- _STORED DATA_:

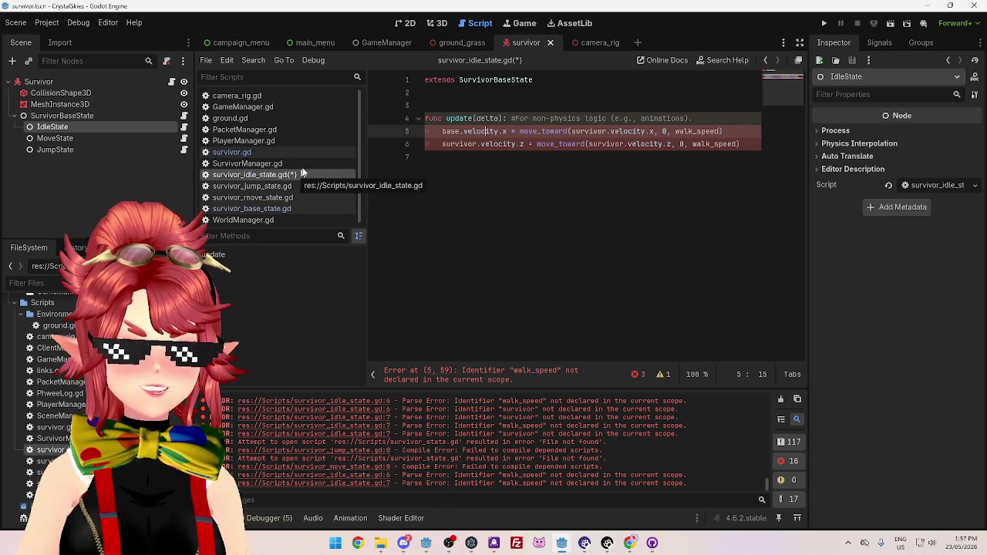
left_click(517, 103)
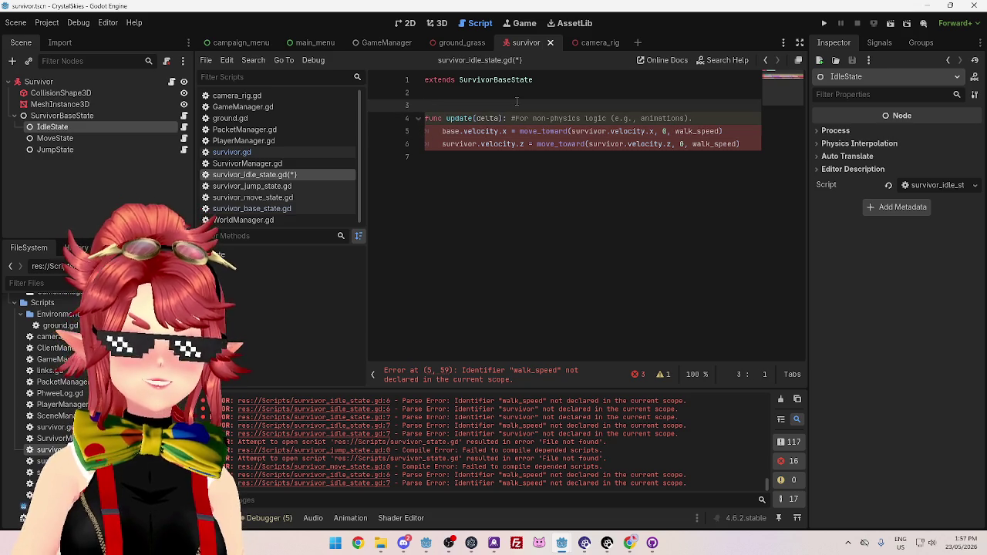
Insert blank lines above update in survivor_idle_state.gd, comparing it with survivor.gd
key("Return")
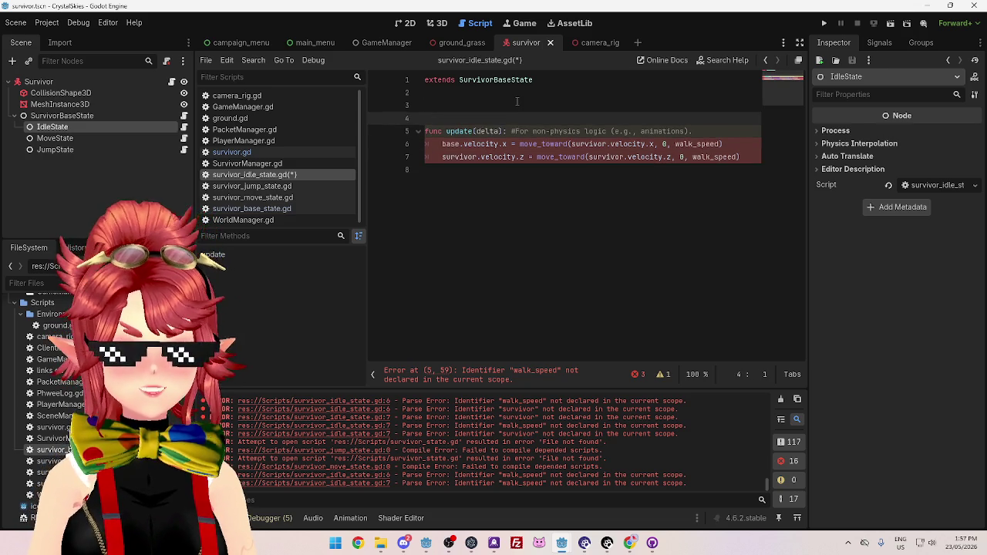
key("Up")
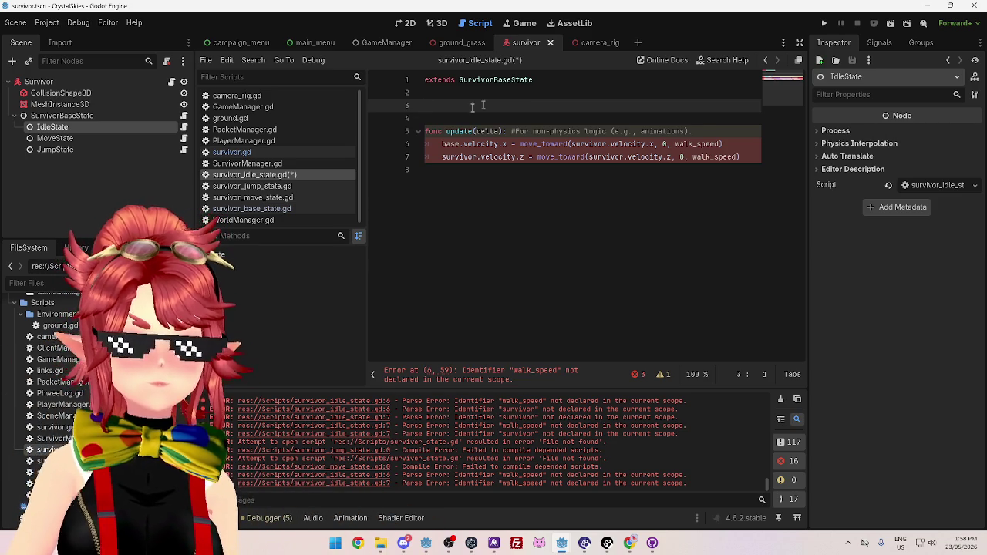
left_click(256, 153)
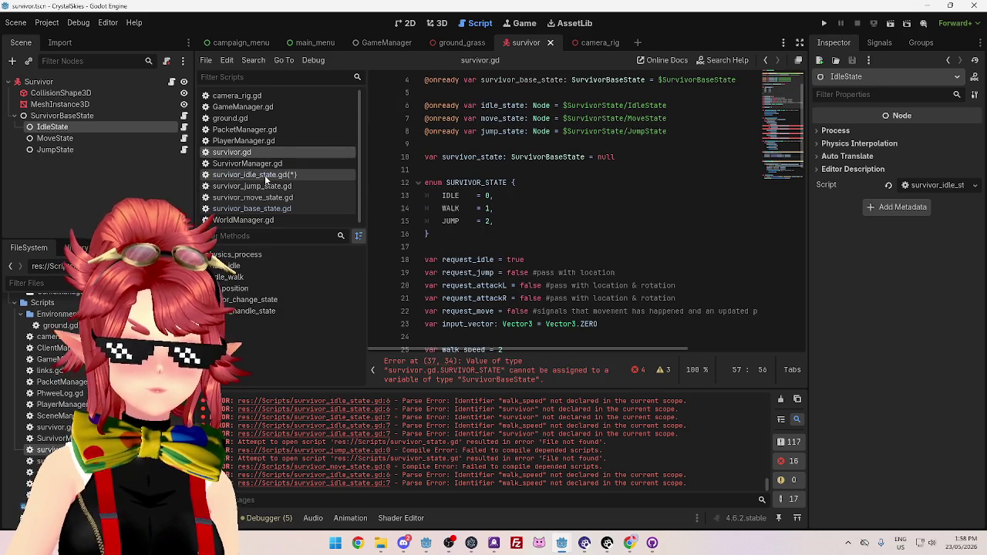
left_click(262, 175)
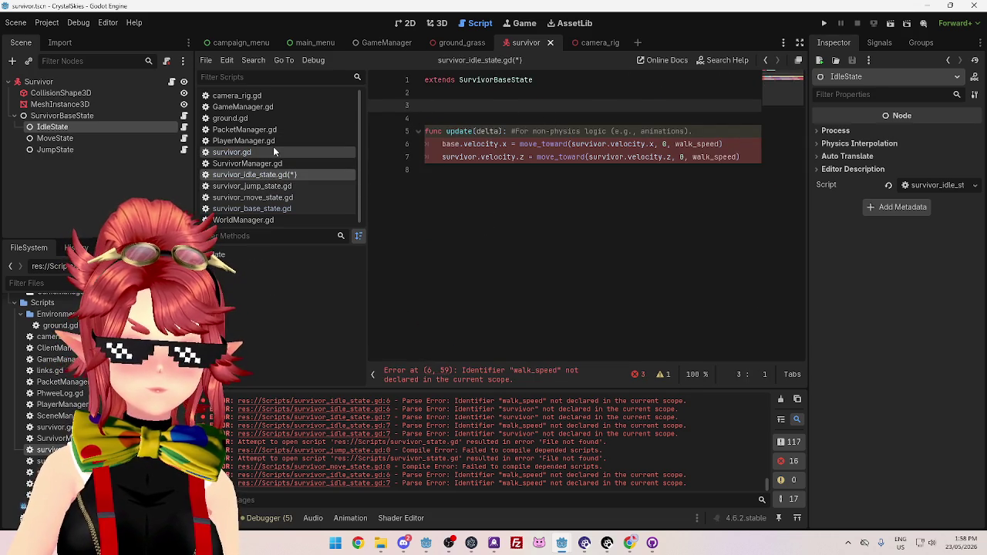
left_click(272, 150)
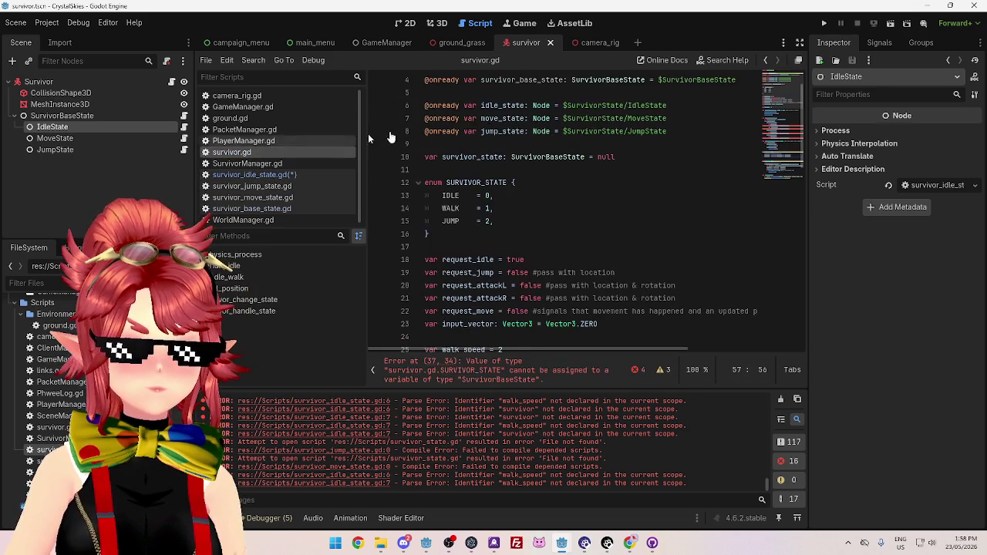
left_click(296, 174)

- _PROBLEM DESCRIPTION_:
Retype the listing exactly. Skip every picture.

- _EXERCISE ANSWER_:
left_click(517, 103)
Insert blank lines above update in survivor_idle_state.gd, comparing it with survivor.gd
key("Return")
key("Up")
left_click(256, 153)
left_click(262, 175)
left_click(272, 150)
left_click(296, 174)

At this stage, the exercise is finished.